## Directive
Copy each line of the listing that includes "Vietnam".

## Given information
↓

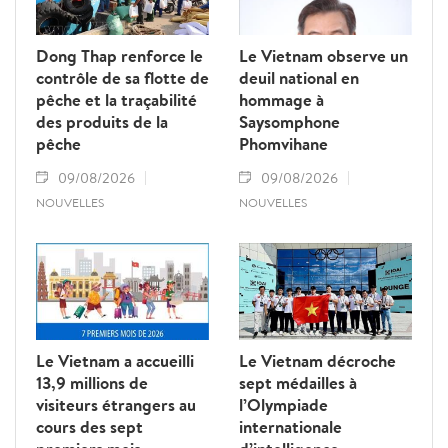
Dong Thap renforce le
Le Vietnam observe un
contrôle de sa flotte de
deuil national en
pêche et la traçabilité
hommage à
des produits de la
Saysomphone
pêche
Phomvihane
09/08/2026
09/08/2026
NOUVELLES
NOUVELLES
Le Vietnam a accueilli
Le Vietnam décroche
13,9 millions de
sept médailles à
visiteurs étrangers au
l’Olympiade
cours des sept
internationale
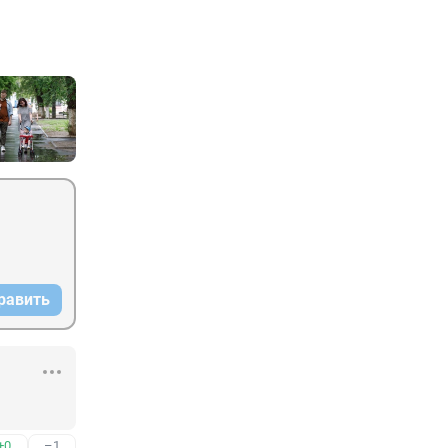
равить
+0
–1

↑
↓

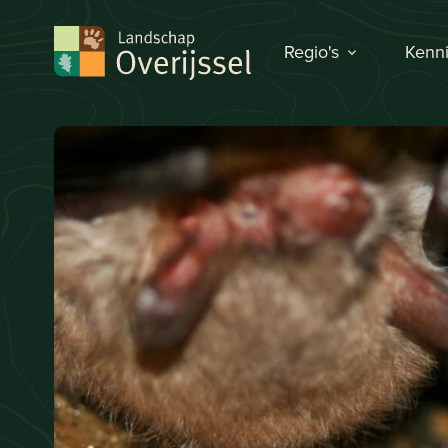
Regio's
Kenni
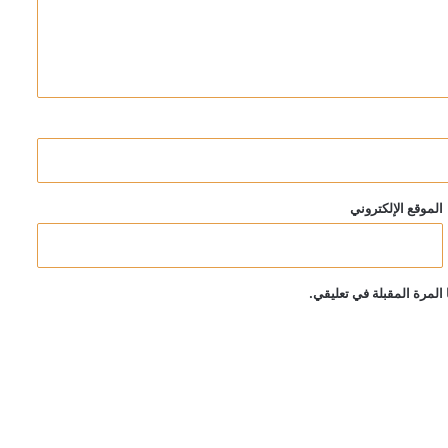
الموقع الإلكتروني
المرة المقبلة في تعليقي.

↑

## Answer section
Le Vietnam observe un
Le Vietnam a accueilli
Le Vietnam décroche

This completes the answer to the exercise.